Re: poor write performance

Mark Nelson <mark.nelson@xxxxxxxxxxx> · Mon, 22 Apr 2013 06:39:02 -0500

On 04/22/2013 06:34 AM, James Harper wrote:
Hi,

Correct, but that's the theoretical maximum I was referring to. If I calculate
that I should be able to get 50MB/second then 30MB/second is acceptable
but 500KB/second is not :)

I have written a small benchmark for RBD :

https://gist.github.com/smunaut/5433222

It uses the librbd API directly without kernel client and queue
requests long in advance and this should give an "upper" bound to what
you can get at best.
It reads and writes the whole image, so I usually just create a 1 or 2
G image for testing.

Using two OSDs on two distinct recent 7200rpm drives (with journal on
the same disk as data), I get :

Read: 89.52 Mb/s (2147483648 bytes in 22877 ms)
Write: 10.62 Mb/s (2147483648 bytes in 192874 ms)
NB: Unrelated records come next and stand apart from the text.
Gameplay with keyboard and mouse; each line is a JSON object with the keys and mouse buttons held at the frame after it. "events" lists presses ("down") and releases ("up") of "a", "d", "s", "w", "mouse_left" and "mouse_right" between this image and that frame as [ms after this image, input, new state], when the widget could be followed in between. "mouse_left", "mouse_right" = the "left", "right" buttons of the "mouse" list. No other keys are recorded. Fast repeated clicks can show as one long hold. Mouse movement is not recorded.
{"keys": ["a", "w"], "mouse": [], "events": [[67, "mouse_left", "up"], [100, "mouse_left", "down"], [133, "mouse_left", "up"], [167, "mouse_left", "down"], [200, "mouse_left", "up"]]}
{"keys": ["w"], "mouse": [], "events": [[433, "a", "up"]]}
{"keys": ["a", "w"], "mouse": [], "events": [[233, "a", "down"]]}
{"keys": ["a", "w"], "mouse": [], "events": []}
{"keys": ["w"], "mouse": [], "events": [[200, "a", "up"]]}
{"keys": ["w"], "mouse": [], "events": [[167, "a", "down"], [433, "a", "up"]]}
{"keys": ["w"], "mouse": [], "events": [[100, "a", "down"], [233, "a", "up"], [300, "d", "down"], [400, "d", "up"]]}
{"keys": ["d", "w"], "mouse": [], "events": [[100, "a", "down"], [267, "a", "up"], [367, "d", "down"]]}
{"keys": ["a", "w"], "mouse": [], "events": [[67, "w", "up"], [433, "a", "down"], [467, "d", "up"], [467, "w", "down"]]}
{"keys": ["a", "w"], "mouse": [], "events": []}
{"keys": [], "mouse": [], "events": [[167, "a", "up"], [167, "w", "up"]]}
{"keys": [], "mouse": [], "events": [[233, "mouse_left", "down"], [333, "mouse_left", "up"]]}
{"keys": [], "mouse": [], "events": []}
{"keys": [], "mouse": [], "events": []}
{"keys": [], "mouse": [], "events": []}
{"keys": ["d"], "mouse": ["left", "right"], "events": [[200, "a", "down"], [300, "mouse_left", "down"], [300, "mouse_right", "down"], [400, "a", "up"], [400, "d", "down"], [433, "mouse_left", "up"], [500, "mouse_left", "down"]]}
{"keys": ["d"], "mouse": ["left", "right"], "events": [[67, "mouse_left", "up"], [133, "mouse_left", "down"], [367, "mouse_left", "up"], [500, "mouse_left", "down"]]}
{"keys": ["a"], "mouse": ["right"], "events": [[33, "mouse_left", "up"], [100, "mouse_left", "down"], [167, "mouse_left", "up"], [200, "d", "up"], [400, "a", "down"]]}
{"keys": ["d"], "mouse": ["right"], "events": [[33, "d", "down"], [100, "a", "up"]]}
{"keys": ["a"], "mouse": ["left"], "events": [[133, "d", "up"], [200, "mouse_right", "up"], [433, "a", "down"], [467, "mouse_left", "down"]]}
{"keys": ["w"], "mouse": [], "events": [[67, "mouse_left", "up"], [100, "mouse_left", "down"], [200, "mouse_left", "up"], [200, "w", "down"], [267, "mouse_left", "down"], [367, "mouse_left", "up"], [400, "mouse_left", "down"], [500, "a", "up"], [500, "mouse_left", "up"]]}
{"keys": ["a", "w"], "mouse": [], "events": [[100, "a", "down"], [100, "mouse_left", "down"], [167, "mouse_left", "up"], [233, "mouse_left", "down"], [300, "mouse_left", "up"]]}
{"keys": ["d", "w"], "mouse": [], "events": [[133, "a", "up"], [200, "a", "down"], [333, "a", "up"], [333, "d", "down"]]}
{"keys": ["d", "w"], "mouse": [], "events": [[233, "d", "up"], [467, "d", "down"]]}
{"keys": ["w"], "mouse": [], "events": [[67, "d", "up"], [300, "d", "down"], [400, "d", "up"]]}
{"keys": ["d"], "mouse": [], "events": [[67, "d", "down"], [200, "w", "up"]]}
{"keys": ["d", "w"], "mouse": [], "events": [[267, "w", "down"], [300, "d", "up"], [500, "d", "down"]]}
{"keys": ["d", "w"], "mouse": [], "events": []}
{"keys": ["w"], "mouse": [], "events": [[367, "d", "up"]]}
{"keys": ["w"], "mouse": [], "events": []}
I like your benchmark tool!

How many replicas? With two OSD's with xfs on ~3yo 1TB disks with two replicas I get:

# ./a.out admin xen test
Read: 111.99 Mb/s (1073741824 bytes in 9144 ms)
Write: 29.68 Mb/s (1073741824 bytes in 34507 ms)

Which means I forgot to drop caches on the OSD's so I'm seeing the limit on my public network (single gigabit interface). After dropping caches I consistently get:

# ./a.out admin xen test
Read: 39.98 Mb/s (1073741824 bytes in 25614 ms)
Write: 23.11 Mb/s (1073741824 bytes in 44316 ms)

Journal is on the same disk. Network is... confusing :) but is basically public on a single gigabit and cluster on a bonded pair of gigabit links. The whole network thing is shared with my existing drbd cluster so performance may vary over time.

My read speed is consistently around 40MB/second, and my write speed is consistently around 22MB/second. I had expected better of read...

You may want to try increasing your read_ahead_kb on the OSD data disks 
and see if that helps read speeds.

While running, iostat on each osd reports a read rate of around 20MB/second (1/2 total on each) during read test and a rate of 40-60MB/second (~2x total on each) during write test, which is pretty much exactly right.

iperf on the cluster network (pair of gigabits bonded) gives me about 1.97Gbits/second. iperf between osd and client is around 0.94Gbits/second.

changing the scheduler on the harddisk doesn't seem to make any difference, even when I set it to cfq which normally really sucks.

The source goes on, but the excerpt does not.